§ YOUR INSTRUCTIONS: In the data below, which lines contain "FRITZING"? List them by copying each one.

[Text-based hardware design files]
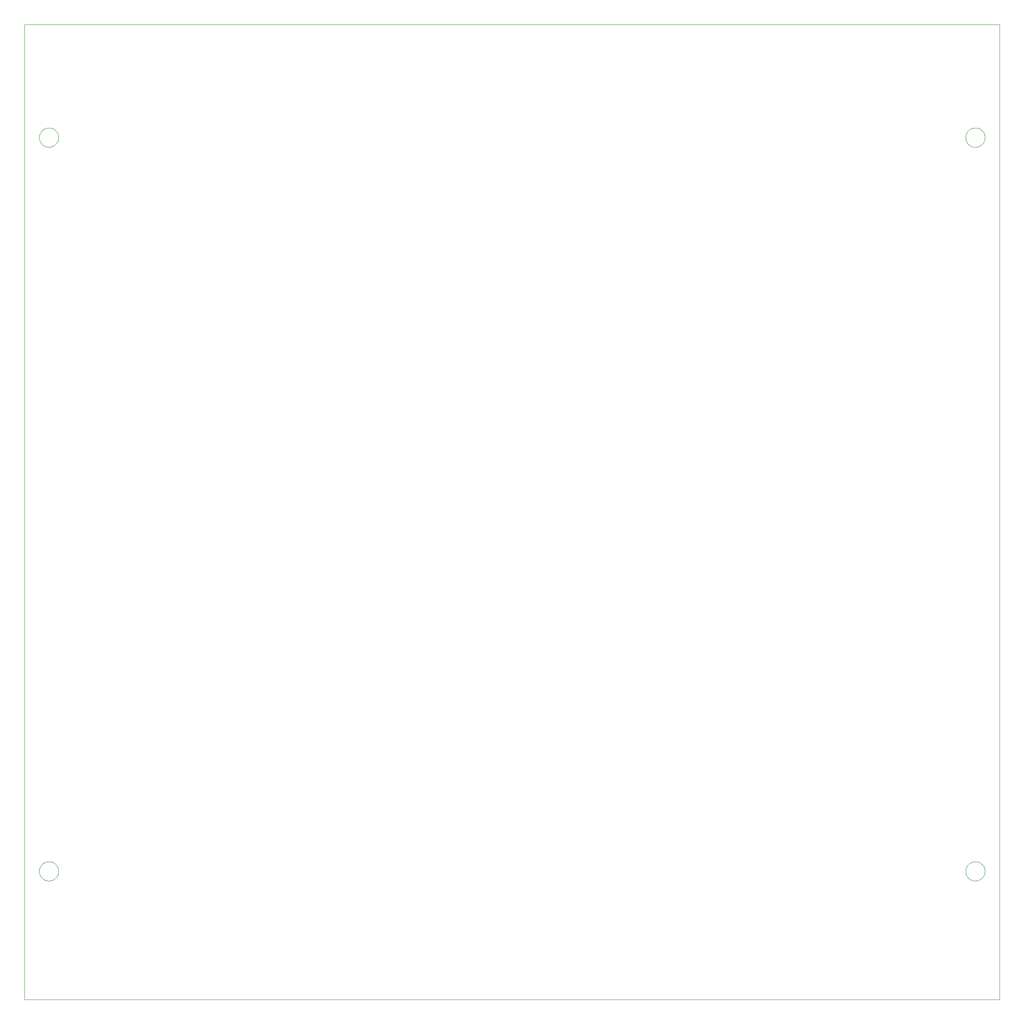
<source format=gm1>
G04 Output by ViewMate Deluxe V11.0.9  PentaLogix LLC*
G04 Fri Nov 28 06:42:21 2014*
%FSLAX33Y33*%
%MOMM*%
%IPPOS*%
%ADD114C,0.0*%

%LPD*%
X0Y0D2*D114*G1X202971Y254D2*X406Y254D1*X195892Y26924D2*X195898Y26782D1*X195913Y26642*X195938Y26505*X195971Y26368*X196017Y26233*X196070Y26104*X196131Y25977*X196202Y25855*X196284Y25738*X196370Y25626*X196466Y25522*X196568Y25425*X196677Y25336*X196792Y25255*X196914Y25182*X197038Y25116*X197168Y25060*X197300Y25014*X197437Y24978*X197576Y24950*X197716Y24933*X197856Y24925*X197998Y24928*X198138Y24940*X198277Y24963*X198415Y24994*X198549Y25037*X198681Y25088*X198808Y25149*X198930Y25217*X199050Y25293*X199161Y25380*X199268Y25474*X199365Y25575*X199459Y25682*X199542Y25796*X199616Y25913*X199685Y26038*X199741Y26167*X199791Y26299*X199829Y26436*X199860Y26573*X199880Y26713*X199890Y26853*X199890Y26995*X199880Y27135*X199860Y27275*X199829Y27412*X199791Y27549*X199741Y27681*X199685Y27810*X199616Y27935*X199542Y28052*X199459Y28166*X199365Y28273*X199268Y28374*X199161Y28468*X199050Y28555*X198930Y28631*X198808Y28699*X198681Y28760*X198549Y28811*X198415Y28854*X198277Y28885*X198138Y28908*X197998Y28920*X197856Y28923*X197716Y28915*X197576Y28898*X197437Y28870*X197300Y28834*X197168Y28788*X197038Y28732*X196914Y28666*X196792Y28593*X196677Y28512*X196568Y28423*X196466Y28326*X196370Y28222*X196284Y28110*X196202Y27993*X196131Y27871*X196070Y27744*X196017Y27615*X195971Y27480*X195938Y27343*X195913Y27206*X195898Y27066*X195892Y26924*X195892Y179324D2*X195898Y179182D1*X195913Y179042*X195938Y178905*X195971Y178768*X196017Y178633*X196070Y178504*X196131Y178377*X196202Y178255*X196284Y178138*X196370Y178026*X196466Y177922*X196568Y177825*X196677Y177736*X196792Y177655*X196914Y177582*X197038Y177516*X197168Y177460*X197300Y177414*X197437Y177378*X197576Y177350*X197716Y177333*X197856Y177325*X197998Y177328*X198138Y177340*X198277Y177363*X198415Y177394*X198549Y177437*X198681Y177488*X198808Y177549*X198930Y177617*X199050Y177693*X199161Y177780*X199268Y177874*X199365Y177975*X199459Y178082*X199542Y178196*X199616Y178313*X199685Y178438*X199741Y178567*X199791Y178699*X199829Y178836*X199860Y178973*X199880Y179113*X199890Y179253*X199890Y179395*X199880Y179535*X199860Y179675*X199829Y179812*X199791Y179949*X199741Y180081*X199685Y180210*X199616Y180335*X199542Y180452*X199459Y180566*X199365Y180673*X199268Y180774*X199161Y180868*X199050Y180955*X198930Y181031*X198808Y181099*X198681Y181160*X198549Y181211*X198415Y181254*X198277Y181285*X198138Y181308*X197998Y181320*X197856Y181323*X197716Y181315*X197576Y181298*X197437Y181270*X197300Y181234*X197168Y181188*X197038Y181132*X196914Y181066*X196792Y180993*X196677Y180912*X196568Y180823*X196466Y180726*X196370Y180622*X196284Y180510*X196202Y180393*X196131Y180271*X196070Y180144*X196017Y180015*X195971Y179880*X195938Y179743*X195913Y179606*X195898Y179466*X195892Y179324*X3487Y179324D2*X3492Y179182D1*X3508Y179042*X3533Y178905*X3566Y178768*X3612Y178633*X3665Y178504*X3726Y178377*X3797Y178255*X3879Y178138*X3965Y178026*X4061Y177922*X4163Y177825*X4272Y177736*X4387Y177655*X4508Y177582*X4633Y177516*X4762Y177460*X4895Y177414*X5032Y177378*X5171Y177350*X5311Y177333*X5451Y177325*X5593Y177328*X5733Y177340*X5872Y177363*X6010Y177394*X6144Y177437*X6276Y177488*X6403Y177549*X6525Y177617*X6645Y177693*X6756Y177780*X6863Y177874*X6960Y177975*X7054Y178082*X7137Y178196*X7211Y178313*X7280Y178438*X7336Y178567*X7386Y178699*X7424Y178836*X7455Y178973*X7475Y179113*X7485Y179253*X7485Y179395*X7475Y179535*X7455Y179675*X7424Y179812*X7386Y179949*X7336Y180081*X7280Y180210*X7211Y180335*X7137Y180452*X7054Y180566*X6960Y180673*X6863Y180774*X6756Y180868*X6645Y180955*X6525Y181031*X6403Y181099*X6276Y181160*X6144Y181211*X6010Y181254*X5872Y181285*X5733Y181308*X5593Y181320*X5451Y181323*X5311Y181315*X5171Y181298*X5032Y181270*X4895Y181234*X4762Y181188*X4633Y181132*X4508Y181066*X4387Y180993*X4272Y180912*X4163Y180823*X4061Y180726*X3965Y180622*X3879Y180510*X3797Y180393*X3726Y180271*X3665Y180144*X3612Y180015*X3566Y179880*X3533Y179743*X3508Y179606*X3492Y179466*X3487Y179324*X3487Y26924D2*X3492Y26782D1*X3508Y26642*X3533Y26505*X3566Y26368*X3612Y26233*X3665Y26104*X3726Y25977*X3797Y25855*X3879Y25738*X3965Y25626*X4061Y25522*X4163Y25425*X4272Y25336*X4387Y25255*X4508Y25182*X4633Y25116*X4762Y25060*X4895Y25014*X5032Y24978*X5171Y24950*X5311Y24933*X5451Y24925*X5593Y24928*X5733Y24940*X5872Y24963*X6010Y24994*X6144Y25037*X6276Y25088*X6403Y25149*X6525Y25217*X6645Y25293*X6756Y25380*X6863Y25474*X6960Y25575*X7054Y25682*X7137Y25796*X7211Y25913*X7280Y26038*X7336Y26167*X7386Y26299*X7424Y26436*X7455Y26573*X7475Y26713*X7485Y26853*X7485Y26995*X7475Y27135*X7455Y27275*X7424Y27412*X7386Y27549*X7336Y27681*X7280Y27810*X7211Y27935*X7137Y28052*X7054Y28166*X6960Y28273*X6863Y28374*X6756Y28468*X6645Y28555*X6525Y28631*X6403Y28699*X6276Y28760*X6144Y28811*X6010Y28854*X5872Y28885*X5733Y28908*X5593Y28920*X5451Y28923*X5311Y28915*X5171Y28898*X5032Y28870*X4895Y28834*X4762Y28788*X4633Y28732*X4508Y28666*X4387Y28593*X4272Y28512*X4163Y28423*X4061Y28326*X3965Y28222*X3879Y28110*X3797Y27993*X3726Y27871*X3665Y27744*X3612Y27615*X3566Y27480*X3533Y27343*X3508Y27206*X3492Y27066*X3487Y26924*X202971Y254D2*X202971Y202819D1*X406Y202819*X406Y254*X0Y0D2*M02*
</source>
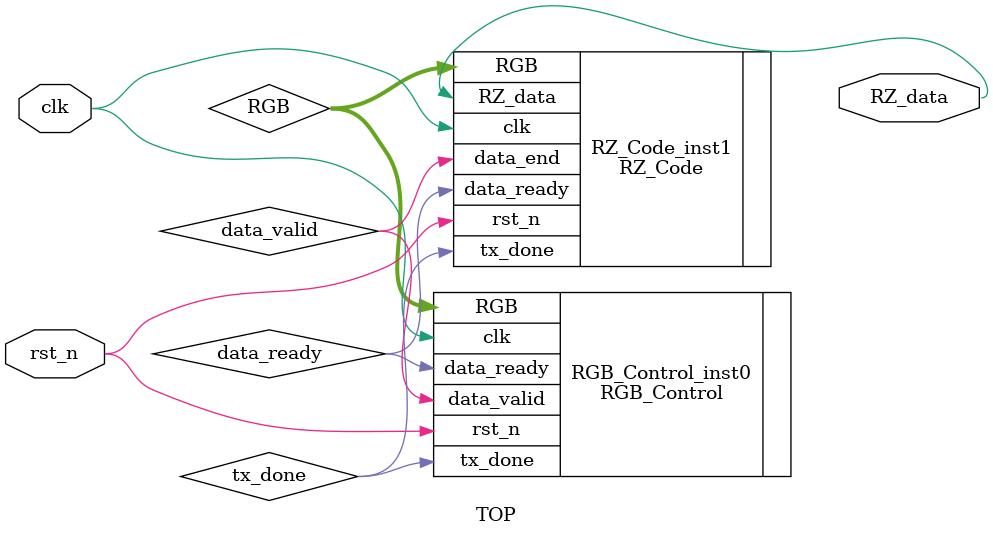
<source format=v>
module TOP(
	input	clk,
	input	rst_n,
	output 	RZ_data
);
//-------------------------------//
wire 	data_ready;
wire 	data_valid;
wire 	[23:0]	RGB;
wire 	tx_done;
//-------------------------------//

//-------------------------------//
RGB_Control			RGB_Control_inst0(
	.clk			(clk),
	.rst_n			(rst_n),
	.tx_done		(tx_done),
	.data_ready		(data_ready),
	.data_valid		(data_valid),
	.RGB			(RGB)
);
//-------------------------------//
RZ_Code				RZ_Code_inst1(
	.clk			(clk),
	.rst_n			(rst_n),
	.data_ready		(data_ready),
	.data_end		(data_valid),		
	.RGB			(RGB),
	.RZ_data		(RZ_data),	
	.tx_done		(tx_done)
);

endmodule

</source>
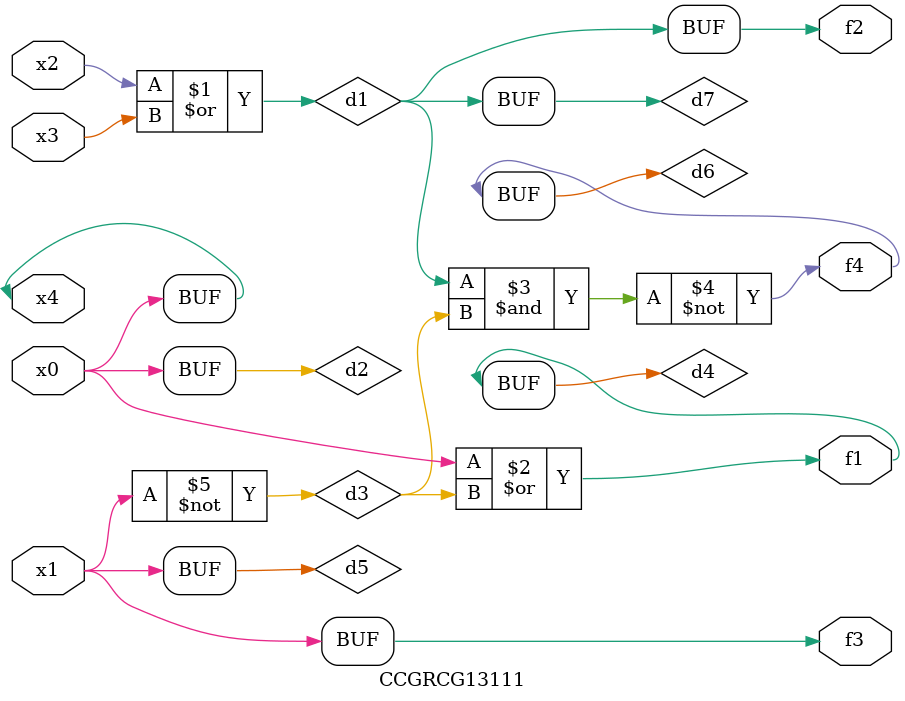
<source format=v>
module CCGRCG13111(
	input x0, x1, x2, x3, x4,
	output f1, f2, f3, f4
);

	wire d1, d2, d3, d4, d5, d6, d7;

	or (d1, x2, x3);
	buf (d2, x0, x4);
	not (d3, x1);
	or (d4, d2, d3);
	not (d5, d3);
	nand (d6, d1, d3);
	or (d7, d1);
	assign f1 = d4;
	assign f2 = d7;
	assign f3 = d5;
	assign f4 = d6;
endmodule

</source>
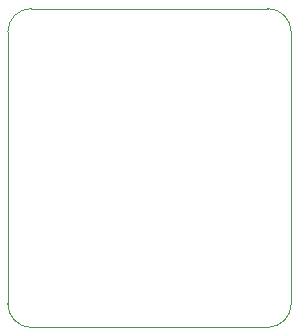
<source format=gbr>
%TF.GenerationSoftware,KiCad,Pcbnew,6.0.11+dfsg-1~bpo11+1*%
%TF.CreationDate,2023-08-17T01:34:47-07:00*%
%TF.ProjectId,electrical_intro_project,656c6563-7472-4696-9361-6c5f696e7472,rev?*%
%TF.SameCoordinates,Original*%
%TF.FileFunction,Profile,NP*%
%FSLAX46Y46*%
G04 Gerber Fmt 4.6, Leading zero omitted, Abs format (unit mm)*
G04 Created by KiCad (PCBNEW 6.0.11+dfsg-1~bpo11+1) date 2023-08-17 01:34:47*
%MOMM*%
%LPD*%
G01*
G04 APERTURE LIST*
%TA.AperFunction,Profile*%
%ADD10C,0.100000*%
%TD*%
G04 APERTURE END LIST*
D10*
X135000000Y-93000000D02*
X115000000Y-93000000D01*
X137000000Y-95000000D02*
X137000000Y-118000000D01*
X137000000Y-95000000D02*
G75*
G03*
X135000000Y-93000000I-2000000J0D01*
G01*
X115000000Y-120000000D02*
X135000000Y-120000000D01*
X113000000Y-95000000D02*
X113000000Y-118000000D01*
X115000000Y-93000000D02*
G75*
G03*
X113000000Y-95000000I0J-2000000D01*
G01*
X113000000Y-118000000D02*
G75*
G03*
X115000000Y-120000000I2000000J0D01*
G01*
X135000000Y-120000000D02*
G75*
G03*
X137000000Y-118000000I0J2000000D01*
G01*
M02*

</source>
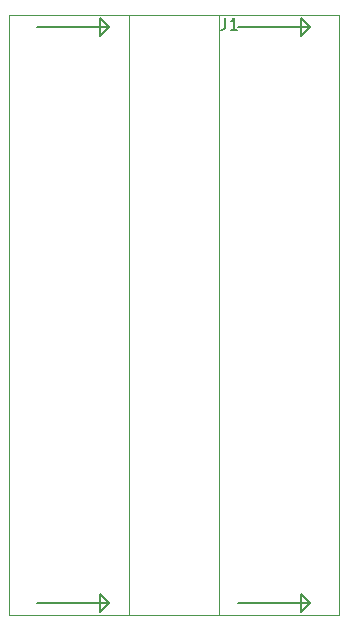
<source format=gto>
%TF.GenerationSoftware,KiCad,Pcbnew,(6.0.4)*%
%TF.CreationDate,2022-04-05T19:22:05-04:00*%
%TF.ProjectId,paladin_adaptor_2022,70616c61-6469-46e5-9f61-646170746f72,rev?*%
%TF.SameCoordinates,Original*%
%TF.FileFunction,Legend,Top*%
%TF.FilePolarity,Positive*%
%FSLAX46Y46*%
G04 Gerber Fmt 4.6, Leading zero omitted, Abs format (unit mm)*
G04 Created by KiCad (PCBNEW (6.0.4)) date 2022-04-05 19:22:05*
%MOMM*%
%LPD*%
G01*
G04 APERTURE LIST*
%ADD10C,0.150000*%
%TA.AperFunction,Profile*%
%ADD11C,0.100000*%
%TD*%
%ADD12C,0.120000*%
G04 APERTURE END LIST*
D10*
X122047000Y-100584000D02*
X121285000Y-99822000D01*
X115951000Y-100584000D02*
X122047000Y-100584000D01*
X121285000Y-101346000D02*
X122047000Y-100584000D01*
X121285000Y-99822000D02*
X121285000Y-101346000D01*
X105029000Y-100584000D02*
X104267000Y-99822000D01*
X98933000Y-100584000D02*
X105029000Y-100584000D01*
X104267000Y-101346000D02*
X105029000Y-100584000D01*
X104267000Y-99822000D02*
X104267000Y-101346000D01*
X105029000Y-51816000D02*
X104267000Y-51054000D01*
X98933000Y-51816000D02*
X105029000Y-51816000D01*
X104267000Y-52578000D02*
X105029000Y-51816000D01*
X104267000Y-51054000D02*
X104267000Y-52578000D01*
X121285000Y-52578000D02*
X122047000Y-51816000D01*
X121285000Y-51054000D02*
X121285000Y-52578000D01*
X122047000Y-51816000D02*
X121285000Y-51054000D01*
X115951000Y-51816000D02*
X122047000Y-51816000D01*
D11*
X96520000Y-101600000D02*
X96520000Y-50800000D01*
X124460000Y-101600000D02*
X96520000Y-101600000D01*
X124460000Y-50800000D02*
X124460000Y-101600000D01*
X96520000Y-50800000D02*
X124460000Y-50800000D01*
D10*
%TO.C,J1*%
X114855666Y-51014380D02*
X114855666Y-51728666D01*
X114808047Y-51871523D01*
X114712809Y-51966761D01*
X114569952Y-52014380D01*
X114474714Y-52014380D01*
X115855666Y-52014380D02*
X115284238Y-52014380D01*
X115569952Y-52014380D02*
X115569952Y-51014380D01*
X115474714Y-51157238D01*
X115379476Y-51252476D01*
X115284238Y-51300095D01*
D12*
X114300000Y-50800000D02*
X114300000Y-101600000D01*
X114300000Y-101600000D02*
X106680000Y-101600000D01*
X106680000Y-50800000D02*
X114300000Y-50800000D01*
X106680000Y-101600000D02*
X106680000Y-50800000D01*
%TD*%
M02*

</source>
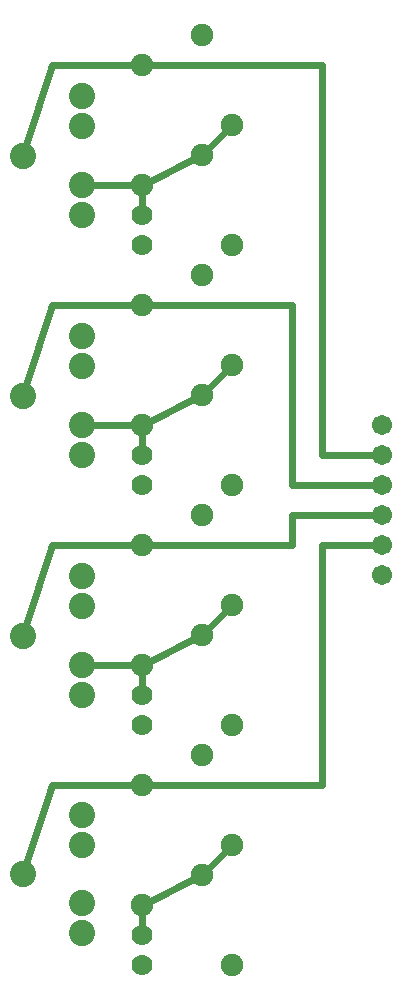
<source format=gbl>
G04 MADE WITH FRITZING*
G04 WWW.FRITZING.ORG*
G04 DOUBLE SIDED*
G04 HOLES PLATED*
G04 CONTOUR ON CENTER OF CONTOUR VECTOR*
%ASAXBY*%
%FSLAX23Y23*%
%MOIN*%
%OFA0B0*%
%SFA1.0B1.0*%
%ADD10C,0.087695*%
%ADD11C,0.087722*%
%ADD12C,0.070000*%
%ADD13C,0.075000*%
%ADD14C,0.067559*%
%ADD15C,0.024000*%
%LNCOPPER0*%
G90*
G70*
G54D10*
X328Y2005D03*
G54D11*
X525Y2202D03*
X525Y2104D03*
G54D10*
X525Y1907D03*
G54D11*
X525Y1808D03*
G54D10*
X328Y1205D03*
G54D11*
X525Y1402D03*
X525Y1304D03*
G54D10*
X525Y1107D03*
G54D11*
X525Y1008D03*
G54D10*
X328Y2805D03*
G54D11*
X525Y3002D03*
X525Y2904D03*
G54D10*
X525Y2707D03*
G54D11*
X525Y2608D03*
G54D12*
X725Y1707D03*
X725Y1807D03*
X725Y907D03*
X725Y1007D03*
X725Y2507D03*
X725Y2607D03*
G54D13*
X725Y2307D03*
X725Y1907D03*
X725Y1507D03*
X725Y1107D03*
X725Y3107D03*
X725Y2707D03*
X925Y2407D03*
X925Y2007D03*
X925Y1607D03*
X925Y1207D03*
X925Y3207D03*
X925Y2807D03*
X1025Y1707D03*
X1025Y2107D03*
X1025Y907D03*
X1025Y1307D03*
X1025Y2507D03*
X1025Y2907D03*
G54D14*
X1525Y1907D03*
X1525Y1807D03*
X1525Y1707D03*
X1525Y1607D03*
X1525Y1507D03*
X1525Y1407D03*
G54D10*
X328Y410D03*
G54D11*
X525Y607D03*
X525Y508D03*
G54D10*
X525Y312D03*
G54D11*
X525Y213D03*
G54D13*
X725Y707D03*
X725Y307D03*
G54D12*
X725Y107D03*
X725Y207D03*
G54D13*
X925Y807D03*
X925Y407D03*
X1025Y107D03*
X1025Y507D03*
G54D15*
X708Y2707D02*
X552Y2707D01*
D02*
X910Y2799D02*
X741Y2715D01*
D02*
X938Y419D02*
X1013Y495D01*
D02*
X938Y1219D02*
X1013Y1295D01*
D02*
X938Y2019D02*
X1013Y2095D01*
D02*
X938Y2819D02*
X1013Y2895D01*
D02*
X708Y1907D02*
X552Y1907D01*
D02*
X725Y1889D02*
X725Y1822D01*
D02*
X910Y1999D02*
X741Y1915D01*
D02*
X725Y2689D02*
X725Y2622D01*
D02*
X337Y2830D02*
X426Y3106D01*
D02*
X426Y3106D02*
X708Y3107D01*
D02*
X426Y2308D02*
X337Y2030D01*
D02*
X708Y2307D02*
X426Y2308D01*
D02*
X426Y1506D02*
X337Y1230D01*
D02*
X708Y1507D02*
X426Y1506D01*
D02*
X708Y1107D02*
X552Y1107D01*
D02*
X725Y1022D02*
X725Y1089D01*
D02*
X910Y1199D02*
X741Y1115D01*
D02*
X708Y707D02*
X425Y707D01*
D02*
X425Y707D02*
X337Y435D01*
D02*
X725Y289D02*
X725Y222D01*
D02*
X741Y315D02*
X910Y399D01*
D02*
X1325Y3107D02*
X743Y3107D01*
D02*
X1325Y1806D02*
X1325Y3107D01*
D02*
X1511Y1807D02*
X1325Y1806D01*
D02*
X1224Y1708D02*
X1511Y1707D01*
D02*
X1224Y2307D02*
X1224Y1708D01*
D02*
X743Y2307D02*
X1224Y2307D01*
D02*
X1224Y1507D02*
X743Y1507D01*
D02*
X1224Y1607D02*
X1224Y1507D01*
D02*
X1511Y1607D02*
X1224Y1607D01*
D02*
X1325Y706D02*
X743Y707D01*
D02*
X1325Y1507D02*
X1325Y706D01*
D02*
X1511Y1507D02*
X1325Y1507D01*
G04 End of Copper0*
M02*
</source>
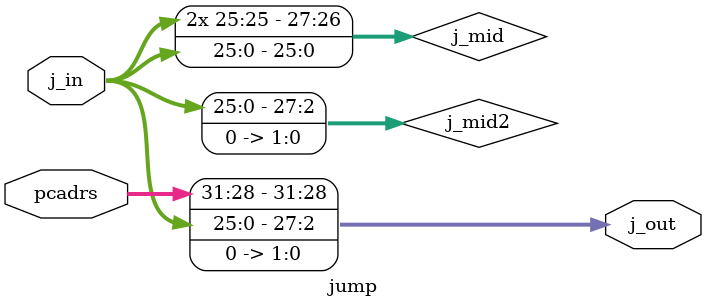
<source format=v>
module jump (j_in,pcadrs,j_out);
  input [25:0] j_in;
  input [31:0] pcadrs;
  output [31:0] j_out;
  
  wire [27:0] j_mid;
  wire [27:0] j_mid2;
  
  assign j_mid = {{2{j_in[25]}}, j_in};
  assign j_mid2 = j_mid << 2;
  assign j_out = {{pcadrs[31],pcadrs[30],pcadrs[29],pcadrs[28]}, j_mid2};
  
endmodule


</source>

§ EXERCISE ANSWER:
G04 MADE WITH FRITZING*
G04 WWW.FRITZING.ORG*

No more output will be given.